- _Job item_: Gather every line of the entries that includes the word "size".
(Given information)
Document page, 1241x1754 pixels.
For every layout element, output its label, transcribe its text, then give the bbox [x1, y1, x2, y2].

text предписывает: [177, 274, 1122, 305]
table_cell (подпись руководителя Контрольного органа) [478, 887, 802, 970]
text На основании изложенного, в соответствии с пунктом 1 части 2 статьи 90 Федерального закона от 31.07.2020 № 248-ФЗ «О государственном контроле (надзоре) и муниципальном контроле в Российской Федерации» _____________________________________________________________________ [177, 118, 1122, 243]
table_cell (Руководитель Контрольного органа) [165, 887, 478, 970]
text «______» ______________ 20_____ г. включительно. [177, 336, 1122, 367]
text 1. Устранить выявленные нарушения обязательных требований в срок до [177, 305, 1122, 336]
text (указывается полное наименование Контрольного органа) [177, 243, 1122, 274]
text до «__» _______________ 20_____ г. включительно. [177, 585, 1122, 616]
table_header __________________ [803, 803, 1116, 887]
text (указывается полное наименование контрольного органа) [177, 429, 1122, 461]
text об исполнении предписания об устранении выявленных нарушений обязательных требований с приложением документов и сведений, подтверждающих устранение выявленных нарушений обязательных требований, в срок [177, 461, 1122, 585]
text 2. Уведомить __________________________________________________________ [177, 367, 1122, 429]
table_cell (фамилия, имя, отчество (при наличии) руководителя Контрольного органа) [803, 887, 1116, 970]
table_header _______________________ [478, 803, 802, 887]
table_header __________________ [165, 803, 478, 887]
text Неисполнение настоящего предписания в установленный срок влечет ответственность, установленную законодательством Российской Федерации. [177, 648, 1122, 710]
(End Given information)
(Given information)
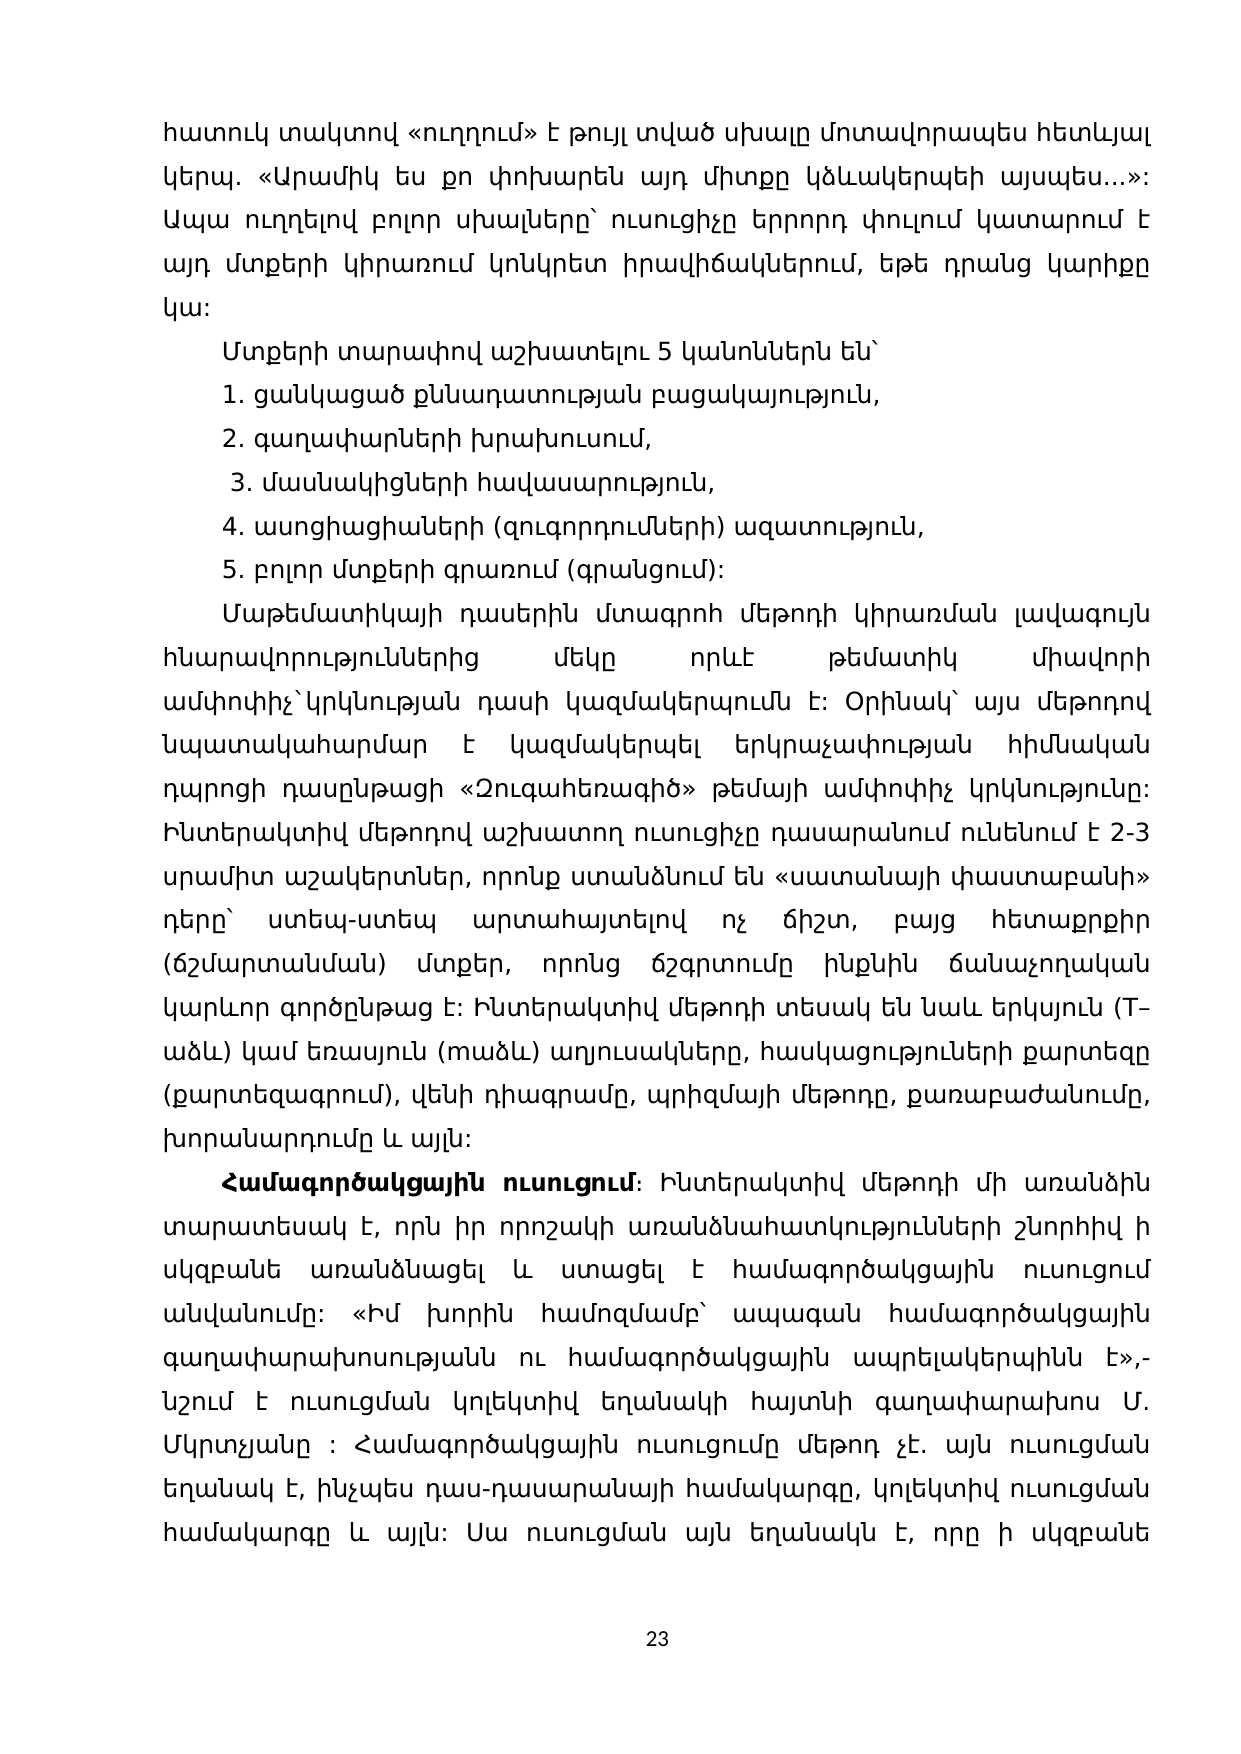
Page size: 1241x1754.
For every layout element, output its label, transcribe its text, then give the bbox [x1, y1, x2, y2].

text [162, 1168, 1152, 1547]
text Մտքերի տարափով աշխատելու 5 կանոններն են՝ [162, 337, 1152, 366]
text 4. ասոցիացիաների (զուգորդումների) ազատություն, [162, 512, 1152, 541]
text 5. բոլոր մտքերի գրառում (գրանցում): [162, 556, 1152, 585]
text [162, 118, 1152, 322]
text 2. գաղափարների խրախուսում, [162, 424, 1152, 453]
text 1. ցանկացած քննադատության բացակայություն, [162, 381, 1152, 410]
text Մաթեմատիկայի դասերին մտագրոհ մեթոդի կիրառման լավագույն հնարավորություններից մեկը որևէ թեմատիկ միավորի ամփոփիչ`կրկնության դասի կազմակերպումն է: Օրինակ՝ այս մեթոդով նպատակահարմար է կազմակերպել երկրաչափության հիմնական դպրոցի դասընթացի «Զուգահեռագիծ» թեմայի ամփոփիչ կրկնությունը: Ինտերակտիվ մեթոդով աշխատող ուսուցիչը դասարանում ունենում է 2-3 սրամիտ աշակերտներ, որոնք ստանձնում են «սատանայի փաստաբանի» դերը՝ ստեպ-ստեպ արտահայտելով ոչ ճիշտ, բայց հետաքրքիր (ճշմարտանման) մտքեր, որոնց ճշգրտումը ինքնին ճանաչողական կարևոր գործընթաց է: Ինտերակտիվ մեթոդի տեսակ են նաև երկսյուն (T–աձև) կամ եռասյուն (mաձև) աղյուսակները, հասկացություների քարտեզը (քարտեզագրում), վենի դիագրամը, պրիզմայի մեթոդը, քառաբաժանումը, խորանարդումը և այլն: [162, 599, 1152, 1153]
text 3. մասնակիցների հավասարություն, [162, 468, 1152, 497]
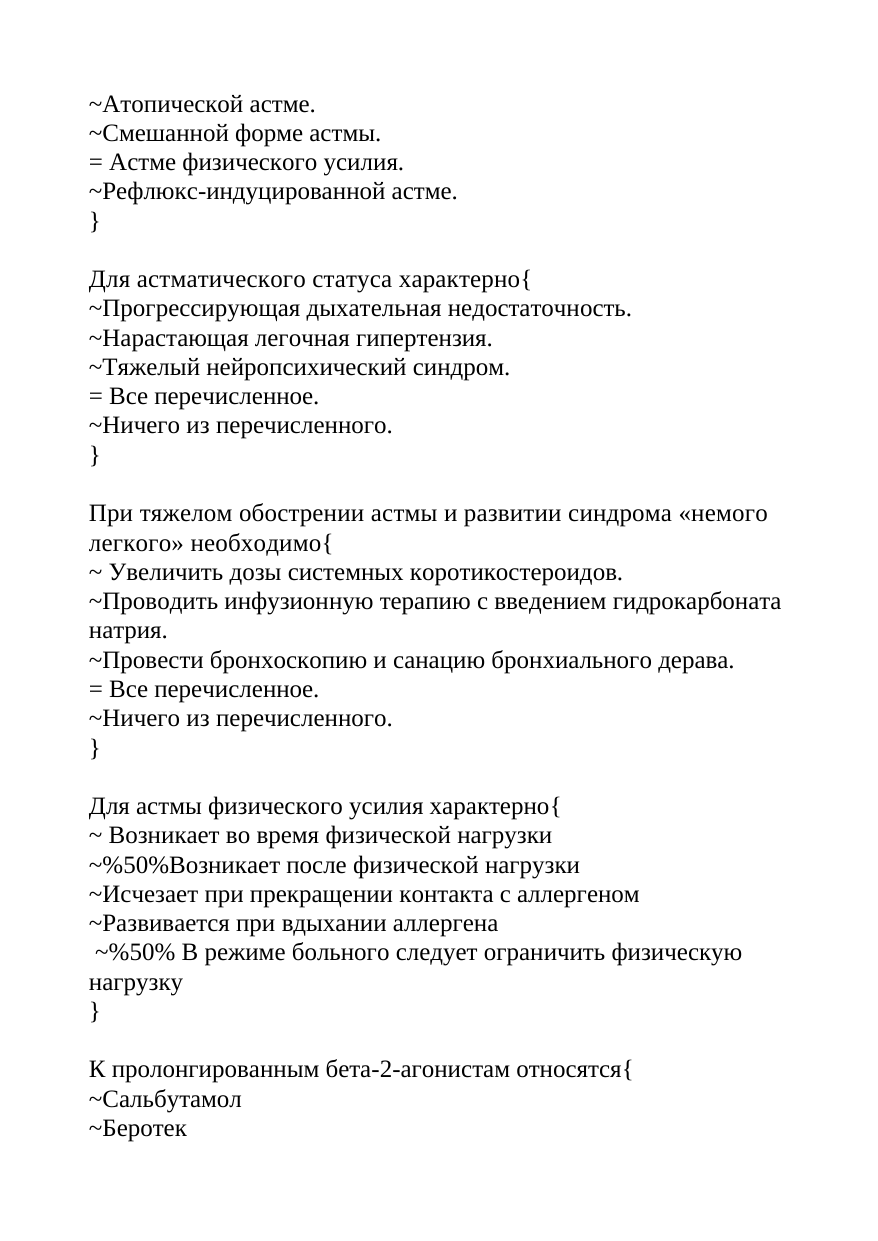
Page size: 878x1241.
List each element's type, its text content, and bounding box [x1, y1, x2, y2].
(End Given information)
- _Answer to this exercise_:
Page size: 1241x1754.
Page size: 878x1241.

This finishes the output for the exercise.